それから2ヵ月が経ち、仮想通貨市場はやや息を吹き返しています。価格も売買高も上昇傾向にあり、直近の最安値から4月16日までで21%上昇しています(上図)。私が所属するマネックス証券の親会社であるマネックスグループによるコインチェック買収のニュースも一因ですが、それ以外にもいくつか要因がありそうです。
復活の背景は?
まず、米国の個人投資家による、税金支払いのための換金売りの一巡が挙げられます。米国の個人の場合、4月15日までに前年の税金を申告する必要があります。昨年末にかけての仮想通貨市場の高騰で、個人が追加で必要な納付額は2,500億円にも上る、との試算もあります。
世界の仮想通貨市場における米国の投資家のシェアはおおむね3割となっていますので、(各国ごとの税率にもよりますが)世界合計では、この数倍の税金の支払いがありえます 。もちろん換金売りの対象は仮想通貨とは限りませんが、それなりの売り圧力になっていた可能性はあります。
また、ここのところ規制強化の報道が沈静化していることも要因の1つでしょう。3月のG20(主要20ヵ国財務相・中央銀行総裁会議)では具体的な規制強化策の提示には至らず、7月までに具体的な施策に向けた動きが始まるとみられます。今はこの狭間にあり、各国当局もあまり大きなアクションを取っていない印象です。
今後の持続力はセキュリティと規制次第
このような市場の活況は継続するのでしょうか。カギを握るのは、ハッキングなどセキュリティ問題の有無と各国当局の規制です。ハッキングを予想するのは難しいため、ここでは規制について整理したいと思います。
下表は、各国の仮想通貨に対する規制の概要を表したものです。国によってまだかなり温度差があるのがわかります。この表はGDP(国内総生産)規模の順に並べてありますが、上位のほうが厳しく、やや小国のほうが自由度が高い印象です。

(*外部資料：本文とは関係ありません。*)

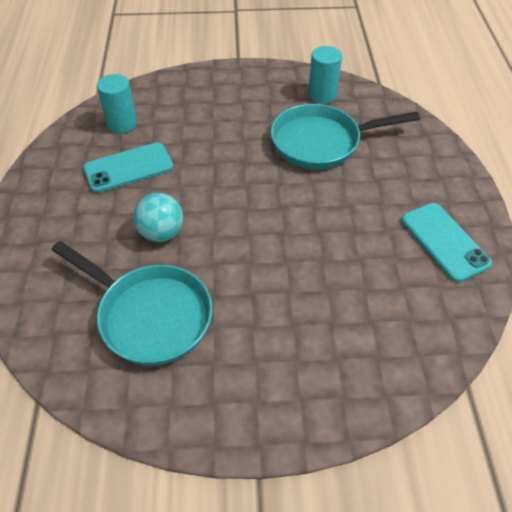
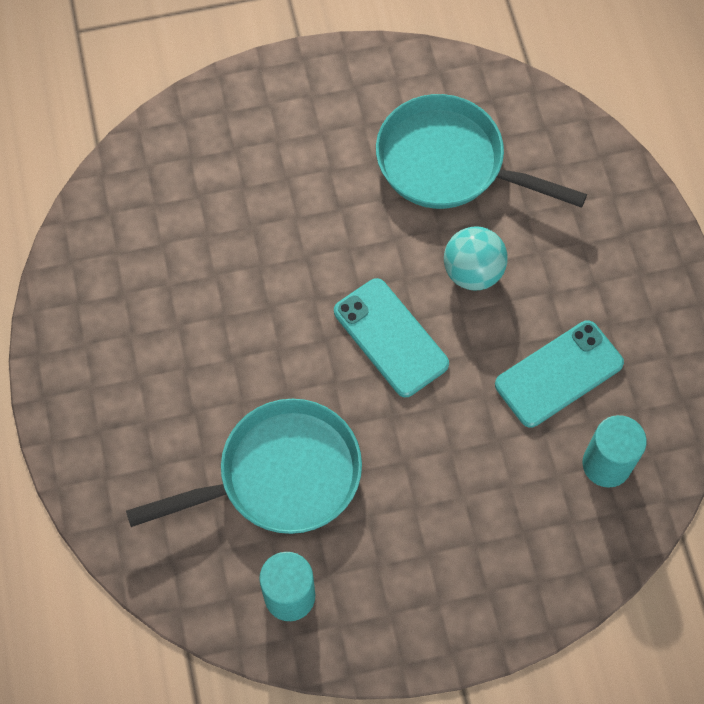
camera: 170 degrees right, 15 degrees up
turquoise phone [401,203,492,282] -> turquoise phone moved to [334,278,449,397]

これらのうち、今後注目されるのは上位国の動向です。米国については、3月に仮想通貨やブロックチェーンに関して専門委員会で討議が行われ、何らかの規制が必要であるという点についてはひとまず合意しました。
米証券取引委員会(SEC)議長も「ブロックチェーン技術の健全な拡大のためにも、早急な規制が必要」と発言しています。あくまで、テクノロジーを育成しつつ、規制を行っていく、というスタンスとみられます。

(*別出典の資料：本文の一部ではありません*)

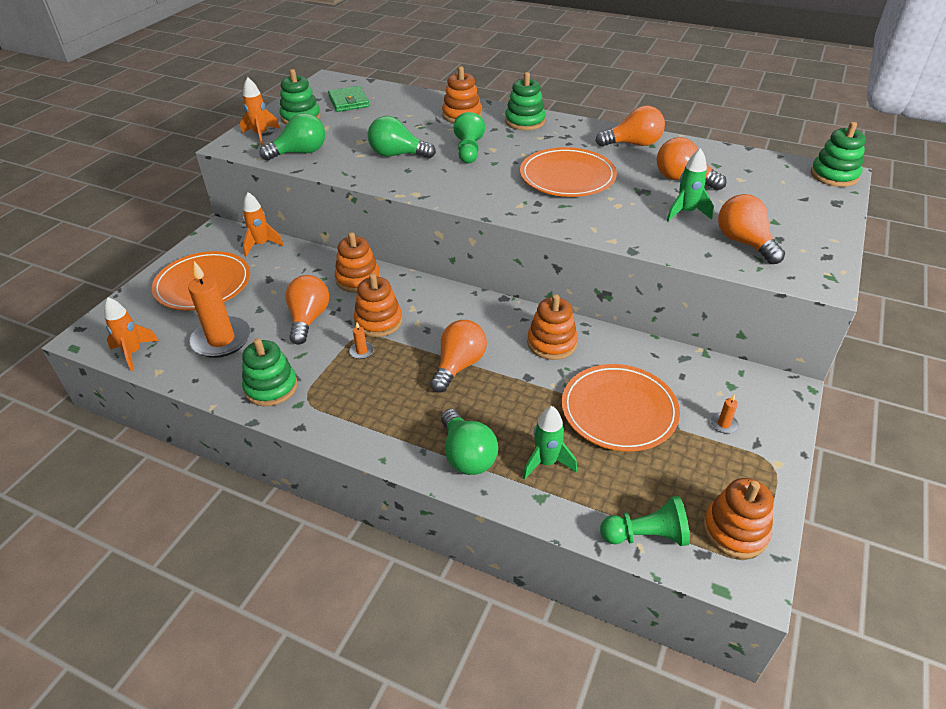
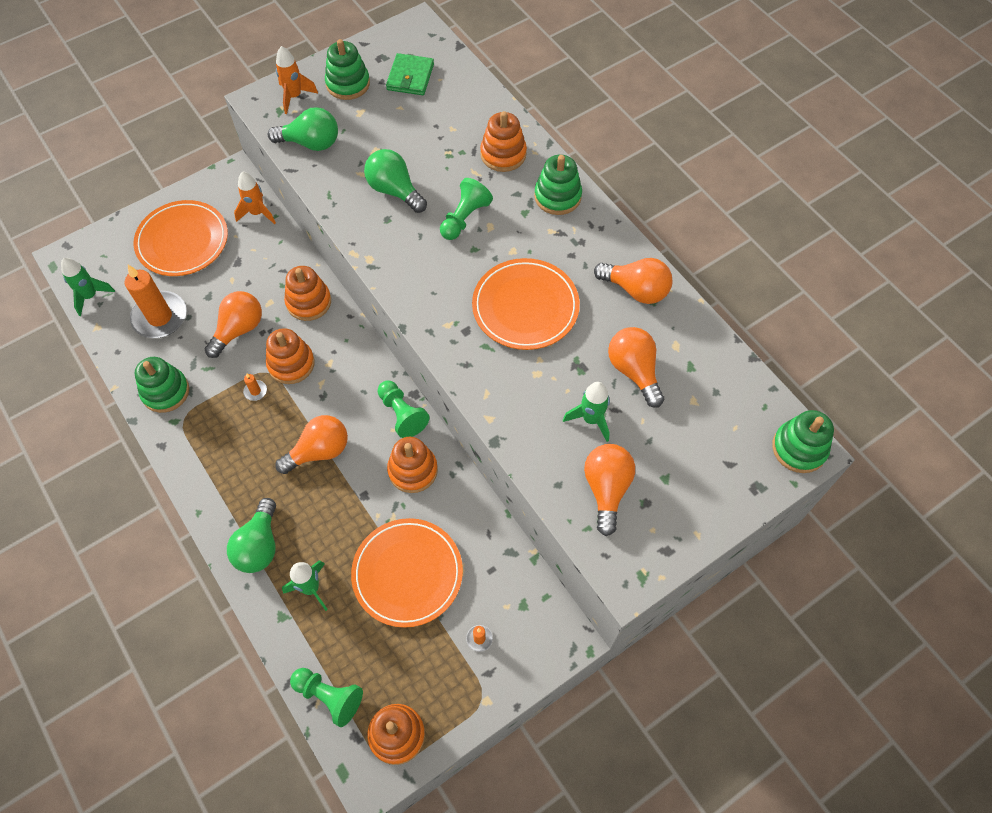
camera: 30 degrees right, 20 degrees up
orange rocket [104,297,159,371] -> green rocket [61,258,115,316]
none -> green pawn [378,380,429,438]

EU(欧州連合)は米国よりは厳しいトーンになっている印象です。ただ、EU加盟国間の温度差も大きく、共通認識としては取引に関する報告を義務付ける方針が示されている程度です。仮想通貨取引におけるEUのシェアはあまり高くないこともあり、国際動向をにらみつつ、時間をかけて進みそうです。
一方、EUからの離脱に向かう英国は、もともとフィンテックを推進している国だけに、仮想通貨に関しても一定の理解を示しています。当局は3月に「仮想資産タスクフォース」の設置を発表しました。仮想通貨のリスクを見定めつつも、英国を「最も魅力的なフィンテック拠点」にするべく、調査・検証を進め、年内に取りまとめる予定です。
次の注目は7月の主要国の規制方針
このように、欧米諸国には2月頃ほど切迫したトーンがなくなった印象です。コインチェック事件のショックから時間が経ったことに加え、市場規模が大幅に縮小し、過熱感がなくなったことが大きいと思います。
しかし、仮にまた価格が急騰したら、規制当局の規制強化の動きが加速するでしょう。このため、当面の仮想通貨市場では、7月の主要国の規制方針をにらみつつ、静かながら堅調な値動きが期待されます。